#### Reading passage ####
Companies: Bloomberg, Meesho, Palo Alto Networks


Problem Description

Given a 0-indexed integer array nums and an integer k, you are allowed to delete at most k elements from the array. After deletion, you need to form a contiguous subarray where all its elements are equal. Your task is to determine the length of the longest possible equal subarray that can be obtained after making at most k deletions. Note that the empty subarray is also considered equal.


Key Insights

  • The final equal subarray will consist of repeated instances of one particular number.
  • For a fixed number, if you know all its indices, you can try to “connect” a group of these indices into one contiguous block by removing the elements in between.
  • The required deletions for a block that spans positions i to j in the original array is (nums[j] - nums[i] + 1 - (number of occurrences within that block)).
  • For each unique number, maintain a list of the indices where it occurs, then use a sliding window on these indices to determine the maximum block that can be “glued together” with at most k deletions.
  • The overall answer is the maximum such block length among all unique numbers.

Space and Time Complexity

Time Complexity: O(n) overall, since each element is processed and every list of indices is slid over once. Space Complexity: O(n), for storing indices for each unique number.


Solution

We use a two-step approach:

  1. For each unique number in nums, record the positions at which it occurs.
  2. For each list of positions, apply a sliding window. For a window covering positions[i] to positions[j], the number of deletions required to “connect” these indices into a contiguous block is: (positions[j] - positions[i] + 1) - (j - i + 1) If this is <= k, then the window is valid.
  3. Track the maximum window size (i.e. the count of occurrences of a given number that can be joined after deletions) across all numbers.
#### Records supplied ####
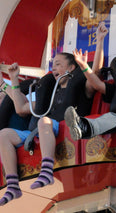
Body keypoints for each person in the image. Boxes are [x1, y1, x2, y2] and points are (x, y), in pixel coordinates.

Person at [0, 22, 107, 206]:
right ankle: (12, 185)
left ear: (71, 68)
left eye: (58, 64)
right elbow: (20, 108)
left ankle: (47, 171)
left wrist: (99, 42)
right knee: (4, 135)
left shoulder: (82, 88)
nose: (54, 68)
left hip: (62, 127)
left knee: (44, 122)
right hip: (38, 131)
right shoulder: (48, 92)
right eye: (53, 65)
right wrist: (15, 79)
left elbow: (95, 71)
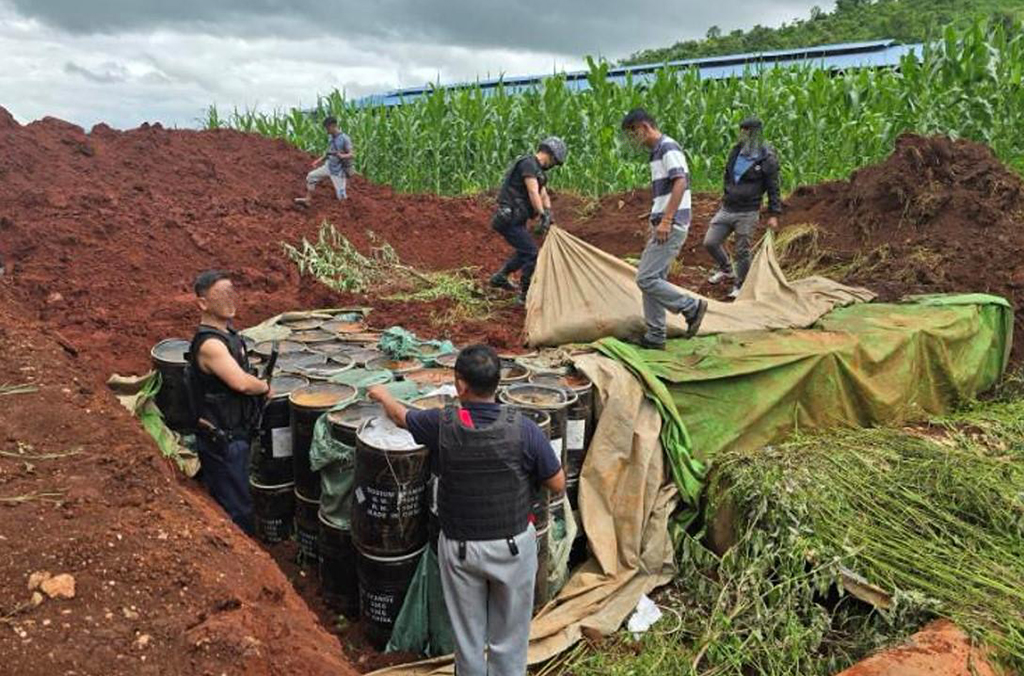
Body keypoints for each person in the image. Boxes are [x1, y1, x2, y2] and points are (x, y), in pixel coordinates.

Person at [367, 345, 564, 676]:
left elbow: (401, 417)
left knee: (469, 639)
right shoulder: (523, 428)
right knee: (512, 637)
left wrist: (383, 395)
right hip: (513, 547)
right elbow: (557, 483)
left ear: (460, 385)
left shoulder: (441, 424)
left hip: (461, 549)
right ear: (497, 384)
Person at [186, 270, 269, 534]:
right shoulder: (210, 344)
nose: (230, 298)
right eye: (221, 294)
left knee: (240, 492)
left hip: (236, 434)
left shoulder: (229, 334)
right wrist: (264, 386)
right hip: (222, 439)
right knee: (236, 508)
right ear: (202, 303)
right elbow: (241, 383)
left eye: (231, 292)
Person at [621, 108, 707, 349]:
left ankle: (691, 307)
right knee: (654, 279)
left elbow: (681, 180)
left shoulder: (668, 147)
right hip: (663, 223)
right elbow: (665, 192)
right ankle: (655, 336)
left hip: (672, 224)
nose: (633, 140)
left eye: (633, 133)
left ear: (644, 127)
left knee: (646, 278)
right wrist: (656, 221)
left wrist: (667, 220)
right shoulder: (656, 152)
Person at [703, 116, 782, 299]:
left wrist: (773, 213)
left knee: (742, 251)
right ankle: (726, 269)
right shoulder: (736, 151)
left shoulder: (767, 158)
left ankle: (741, 284)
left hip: (748, 212)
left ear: (755, 133)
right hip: (728, 208)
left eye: (746, 131)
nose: (742, 134)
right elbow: (727, 174)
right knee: (711, 242)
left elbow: (773, 188)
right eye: (741, 131)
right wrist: (727, 192)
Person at [488, 137, 567, 304]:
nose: (553, 165)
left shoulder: (539, 173)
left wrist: (548, 213)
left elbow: (543, 194)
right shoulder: (528, 164)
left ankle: (500, 276)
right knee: (531, 253)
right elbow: (533, 192)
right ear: (551, 155)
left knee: (525, 250)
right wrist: (541, 213)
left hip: (517, 219)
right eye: (554, 161)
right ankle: (524, 294)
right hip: (508, 218)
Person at [296, 116, 354, 205]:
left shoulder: (345, 138)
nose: (326, 130)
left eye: (327, 128)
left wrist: (342, 156)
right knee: (311, 176)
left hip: (339, 171)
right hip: (329, 166)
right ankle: (308, 199)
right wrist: (318, 160)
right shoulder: (331, 138)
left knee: (341, 196)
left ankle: (345, 214)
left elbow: (351, 154)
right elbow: (328, 152)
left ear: (333, 126)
####
Task set
a) In the text on the longest equal subarray problem, what kind of subarray is also considered equal?
b) Carry on the longest-equal-subarray write-up past its last line.

Responses to the tasks
a) The empty subarray is also considered equal.

b)
This method leverages a hash table (or dictionary) to group indices and a sliding window (two pointers technique) to check the deletion constraint.


Code Solutions

# Python solution with detailed comments

def longestEqualSubarray(nums, k):
    from collections import defaultdict
    
    # Dictionary mapping each number to a list of indices where it appears
    pos_map = defaultdict(list)
    for i, num in enumerate(nums):
        pos_map[num].append(i)
    
    longest = 0
    # Process each unique number independently
    for num, positions in pos_map.items():
        left = 0  # left pointer for the sliding window over positions
        # Iterate with right pointer over positions list
        for right in range(len(positions)):
            # Compute needed deletions within the current window
            # positions[right] - positions[left] gives the span in the original array
            # (right - left + 1) is the count of occurrences (kept elements)
            # Their difference gives deletions needed.
            while positions[right] - positions[left] - (right - left) > k:
                # Not valid, move left pointer to shrink window
                left += 1
            # Update the maximum valid window size (i.e., subarray length)
            longest = max(longest, right - left + 1)
    return longest

# Example usage
print(longestEqualSubarray([1,3,2,3,1,3], 3))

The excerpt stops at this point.